EXERCISE TASKS ▸
1 - In the text on Asian BMI cut-points, which BMI values were set as "health action points"?
2 - Please copy the text on Asian BMI cut-points word for word, from "Data from East" to "points( 15 ).".

SOURCE TEXT ▸

#####

Data from East and South-East Asian populations (China, Hong Kong, Indonesia, Japan, Singapore, and urban and rural Thailand) compiled by a WHO Expert Committee found higher levels of adiposity and substantial cardiovascular risk at lower BMI for some Asian populations compared with white American and European populations. However, there was significant heterogeneity among Asian populations, and this precluded the establishment of one cut-point for all Asian populations. As an alternative, ‘health action points’ of BMI > 23 and 27·5 kg/m2 were established since the risk for CVD was higher among some Asian populations at a BMI lower than the traditional WHO cut-off points( 15 ).

#####

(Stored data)
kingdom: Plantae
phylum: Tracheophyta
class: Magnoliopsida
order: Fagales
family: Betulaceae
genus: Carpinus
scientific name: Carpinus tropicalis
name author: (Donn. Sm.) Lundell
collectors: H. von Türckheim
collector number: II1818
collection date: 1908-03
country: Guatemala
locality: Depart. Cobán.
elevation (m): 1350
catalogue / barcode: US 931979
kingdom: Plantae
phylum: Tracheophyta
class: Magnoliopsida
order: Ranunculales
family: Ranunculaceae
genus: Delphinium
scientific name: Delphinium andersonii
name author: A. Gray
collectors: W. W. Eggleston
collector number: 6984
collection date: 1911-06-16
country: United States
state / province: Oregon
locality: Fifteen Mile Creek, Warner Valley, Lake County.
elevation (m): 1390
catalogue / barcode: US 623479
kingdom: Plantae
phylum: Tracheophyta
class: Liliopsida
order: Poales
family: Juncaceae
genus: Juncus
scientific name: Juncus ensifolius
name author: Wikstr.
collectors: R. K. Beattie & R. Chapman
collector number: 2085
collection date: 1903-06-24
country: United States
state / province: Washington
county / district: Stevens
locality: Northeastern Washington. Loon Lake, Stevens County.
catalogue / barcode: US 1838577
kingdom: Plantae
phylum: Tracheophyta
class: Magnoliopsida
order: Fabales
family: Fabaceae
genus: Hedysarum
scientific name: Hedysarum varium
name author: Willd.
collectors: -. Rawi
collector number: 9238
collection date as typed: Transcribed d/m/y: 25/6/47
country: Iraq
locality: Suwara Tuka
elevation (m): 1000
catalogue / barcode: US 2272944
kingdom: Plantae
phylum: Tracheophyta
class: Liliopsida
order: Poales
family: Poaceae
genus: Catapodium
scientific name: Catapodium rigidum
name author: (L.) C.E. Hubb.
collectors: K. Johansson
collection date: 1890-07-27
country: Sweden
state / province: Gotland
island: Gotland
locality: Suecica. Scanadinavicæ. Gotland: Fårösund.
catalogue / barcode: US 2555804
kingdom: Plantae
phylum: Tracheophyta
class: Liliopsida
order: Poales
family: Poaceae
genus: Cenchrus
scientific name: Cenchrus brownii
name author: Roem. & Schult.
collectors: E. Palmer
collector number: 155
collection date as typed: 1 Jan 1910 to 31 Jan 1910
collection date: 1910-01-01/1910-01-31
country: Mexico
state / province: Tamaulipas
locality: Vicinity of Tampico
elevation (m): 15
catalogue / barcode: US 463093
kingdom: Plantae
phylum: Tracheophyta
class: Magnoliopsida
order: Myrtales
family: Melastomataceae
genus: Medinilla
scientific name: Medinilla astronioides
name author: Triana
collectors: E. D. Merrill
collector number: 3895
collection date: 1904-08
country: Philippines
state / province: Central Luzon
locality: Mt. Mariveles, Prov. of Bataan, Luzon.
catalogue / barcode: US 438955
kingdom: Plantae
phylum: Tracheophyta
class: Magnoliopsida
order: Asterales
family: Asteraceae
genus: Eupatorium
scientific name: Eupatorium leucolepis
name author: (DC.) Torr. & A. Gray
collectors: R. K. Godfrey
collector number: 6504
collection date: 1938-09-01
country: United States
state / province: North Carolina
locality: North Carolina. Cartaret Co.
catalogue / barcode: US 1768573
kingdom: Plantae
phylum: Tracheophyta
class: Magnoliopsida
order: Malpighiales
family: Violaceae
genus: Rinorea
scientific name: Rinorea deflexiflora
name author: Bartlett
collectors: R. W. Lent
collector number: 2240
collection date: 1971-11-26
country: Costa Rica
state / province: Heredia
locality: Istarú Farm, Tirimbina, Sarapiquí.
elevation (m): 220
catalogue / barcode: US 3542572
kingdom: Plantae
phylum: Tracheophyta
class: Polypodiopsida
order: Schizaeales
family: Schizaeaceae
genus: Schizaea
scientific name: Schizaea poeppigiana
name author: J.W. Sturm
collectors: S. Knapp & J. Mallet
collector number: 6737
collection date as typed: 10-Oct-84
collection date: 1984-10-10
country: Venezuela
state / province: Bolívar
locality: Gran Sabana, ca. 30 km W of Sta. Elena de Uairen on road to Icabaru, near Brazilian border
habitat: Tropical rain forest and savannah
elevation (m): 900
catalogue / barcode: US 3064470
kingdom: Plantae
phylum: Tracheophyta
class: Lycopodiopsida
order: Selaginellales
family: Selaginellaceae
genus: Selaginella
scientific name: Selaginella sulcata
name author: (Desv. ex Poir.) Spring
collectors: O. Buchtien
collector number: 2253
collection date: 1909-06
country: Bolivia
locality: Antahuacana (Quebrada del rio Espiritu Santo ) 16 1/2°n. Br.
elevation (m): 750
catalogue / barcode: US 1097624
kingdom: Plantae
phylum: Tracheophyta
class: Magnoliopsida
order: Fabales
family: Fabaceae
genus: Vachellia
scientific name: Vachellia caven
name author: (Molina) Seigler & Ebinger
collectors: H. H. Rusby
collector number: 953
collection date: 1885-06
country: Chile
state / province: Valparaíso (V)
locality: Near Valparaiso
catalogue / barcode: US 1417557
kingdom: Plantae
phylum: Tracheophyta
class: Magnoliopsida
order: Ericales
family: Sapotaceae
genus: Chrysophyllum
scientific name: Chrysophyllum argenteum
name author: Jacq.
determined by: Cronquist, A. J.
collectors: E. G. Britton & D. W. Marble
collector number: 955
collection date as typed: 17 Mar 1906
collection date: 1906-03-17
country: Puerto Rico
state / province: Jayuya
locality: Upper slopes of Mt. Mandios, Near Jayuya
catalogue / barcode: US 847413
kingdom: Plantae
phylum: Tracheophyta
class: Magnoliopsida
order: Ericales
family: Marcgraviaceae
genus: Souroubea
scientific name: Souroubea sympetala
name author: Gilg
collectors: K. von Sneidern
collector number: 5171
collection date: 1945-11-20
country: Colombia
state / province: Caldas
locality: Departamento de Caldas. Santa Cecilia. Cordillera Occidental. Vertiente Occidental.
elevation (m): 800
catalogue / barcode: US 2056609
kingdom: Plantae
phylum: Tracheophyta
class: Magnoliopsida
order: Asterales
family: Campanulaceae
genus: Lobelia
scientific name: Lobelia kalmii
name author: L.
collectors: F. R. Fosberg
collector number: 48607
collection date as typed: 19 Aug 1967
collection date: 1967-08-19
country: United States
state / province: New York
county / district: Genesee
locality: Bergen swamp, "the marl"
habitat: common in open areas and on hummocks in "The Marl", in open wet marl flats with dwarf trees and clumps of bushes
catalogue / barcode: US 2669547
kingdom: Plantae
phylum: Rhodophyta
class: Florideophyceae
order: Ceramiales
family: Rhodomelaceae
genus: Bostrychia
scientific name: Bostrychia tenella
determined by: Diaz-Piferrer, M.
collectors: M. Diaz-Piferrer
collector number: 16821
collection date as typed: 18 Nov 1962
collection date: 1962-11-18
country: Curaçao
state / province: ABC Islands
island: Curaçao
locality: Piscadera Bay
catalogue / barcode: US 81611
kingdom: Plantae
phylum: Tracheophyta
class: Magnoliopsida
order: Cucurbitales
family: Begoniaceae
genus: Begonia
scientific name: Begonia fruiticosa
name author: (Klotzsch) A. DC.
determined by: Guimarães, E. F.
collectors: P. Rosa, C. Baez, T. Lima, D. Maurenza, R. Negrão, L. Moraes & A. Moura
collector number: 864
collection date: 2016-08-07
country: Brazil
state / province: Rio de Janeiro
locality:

#####

ANSWERS FOR THE TASKS ▸
1 - BMI > 23 and 27·5 kg/m2.

2 -
Data from East and South-East Asian populations (China, Hong Kong, Indonesia, Japan, Singapore, and urban and rural Thailand) compiled by a WHO Expert Committee found higher levels of adiposity and substantial cardiovascular risk at lower BMI for some Asian populations compared with white American and European populations. However, there was significant heterogeneity among Asian populations, and this precluded the establishment of one cut-point for all Asian populations. As an alternative, ‘health action points’ of BMI > 23 and 27·5 kg/m2 were established since the risk for CVD was higher among some Asian populations at a BMI lower than the traditional WHO cut-off points( 15 ).